Topical creams are mostly prescribed for facial use. However, their safety depends on how well you understand them, and if you can stick to the strict directions of use. But most people who are using this cream can attest to its benefits.
If you are considering using topical steroids, then lots of questions must be running across your mind. But with plenty of information available online, it’s hard to know which one to trust. In this guide, we give you all the essential information that will help you to make an informed decision.
Potency and Absorption
Choose which topical steroids to apply on your face carefully. Compared to the rest of the body, the facial skin is thinner with a higher absorption rate. You have to choose a cream with the right potency and strength.
Topical steroids come in seven different groups. Group one has the strongest and ultra-high potency topical steroids. You shouldn’t apply these on your face. Group 7 has the least potent and mild varieties of cream. These are relatively safe to apply on the face, but with caution.
Other than the face, it’s recommended to stick to low-potent cortisone creams when applying to other areas with thin skin like the groin, neck or under the breasts or armpits.
Low-potent steroid creams also work best with kids. Because of their larger skin surface to body mass ratio, children can absorb more of the cream, which is why you should use a mild cream.
Most steroid creams available as over the counter (OTC) are lower potency steroids like 1 percent hydrocortisone.
Ultra-high potent cortisone creams are only used on areas of the body with thick skin like the soles of your feet or the palms. For conditions like Psoriasis, it’s best to see a dermatologist before you try any steroid creams.
When applying cortisone cream to the face, you should practice precaution. Avoid applying topical steroid creams on your face without the supervision of your doctor. Strictly follow the instructions to the latter.
Applying less than the recommended dosage will not work, and applying too much increases your risk of side effects.
A key part of applying any cortisone cream to your face is getting the dosage right. The Finger Tip Unit (FTU) is the most accurate method of dosing the amount of cream to apply to your body. Generally, 2.5 fingertip units are sufficient for facial applications. But, consult with your dermatologist to help determine the dose that will work best for you.
Skin sensitivity, adversity of the symptoms, and other factors vary from person to person. That’s why a dose that might work for one person might not work or be too much for another person.
Also, applying topical steroid creams on any part of the body chronically can make it less effective. You should only use the cream over a short period and stop as soon as the symptoms subside.
Your doctor will offer you alternative recommendations if your condition requires a long-term application.

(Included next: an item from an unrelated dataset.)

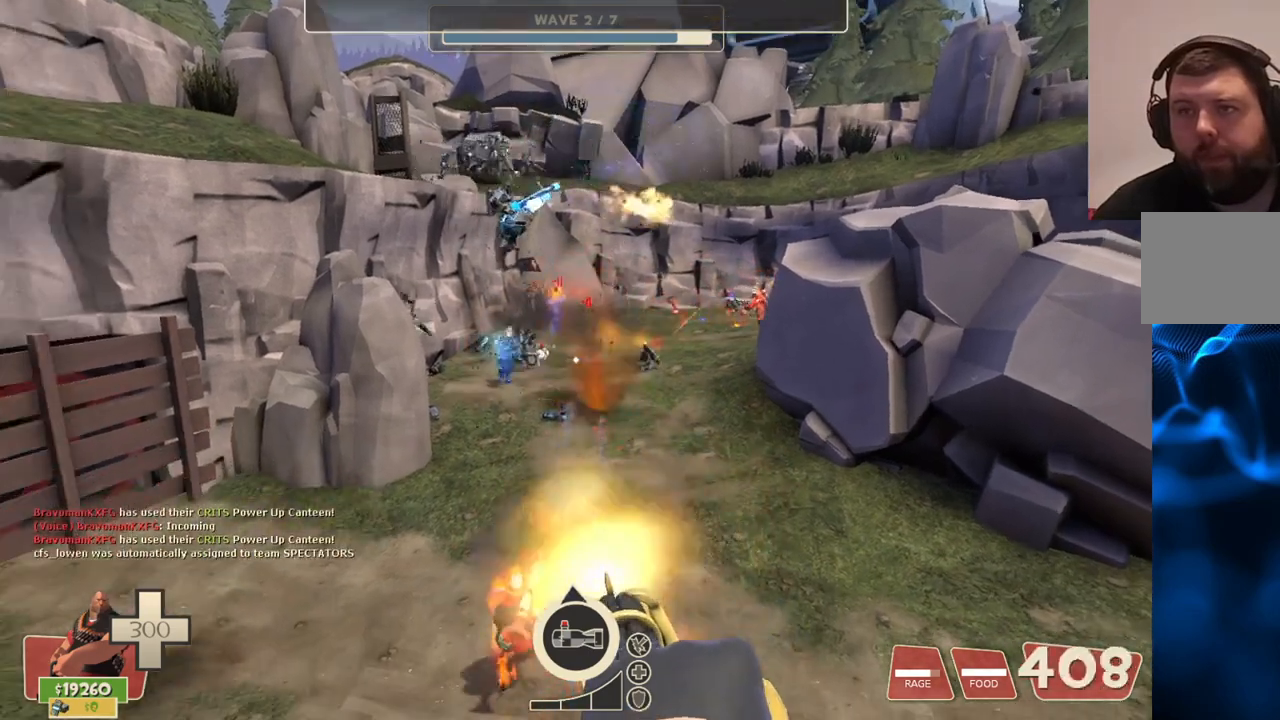
{"buttons": ["L2", "R2"], "left_stick": "center", "right_stick": "center", "events": []}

Where possible, it’s best not to apply cortisone creams on your face. In some cases, it’s unavoidable. Before opting for topical steroids, you should try other alternatives like Topical Calcineurin Inhibitors (TCI).
TCI creams can help with atopic dermatitis for patients as young as two years. Unlike topical steroids, TCI alternatives don’t have a variety of adverse effects that come with the former like skin thinning, blood vessel formation, or altering skin pigmentation.
TCIs don’t lose effectiveness. They are perfect for prolonged use, and you can apply them on any part of the skin, including the eyelids.
Common Side Effects
Because of the nature of the facial skin, the face is more susceptible to suffering the effects of using topical steroids. The face has a higher rate of absorption, and the localized effects might show more easily.
Some of the signs to look out for when using steroid creams on your face include:
- Change of color on the skin (it can be lighter or darker)
- Formation of stretch marks
- Thinning of the skin
- Formation of blood vessels
- Increased vulnerability to skin infections
- Wounds taking longer to heal
- Irritation, stinging or a burning sensation on the skin
- Skin peeling
Most of these effects reverse once you stop using the steroid though it may take some time. To avoid these and other side effects, only use steroid creams after consulting with a doctor and make sure to use the product only as directed.
If you are suffering from inflammation or itchy skin, then there are good reasons you should try topical steroids. However, make sure you buy high-quality steroids from trusted or reputable stores like teragon labs.
Before opting for any medications, you can try other natural methods that are effective in dealing with atopic dermatitis-like bathing and keeping the skin well moisturized. Also, avoid allergy triggers as much as possible.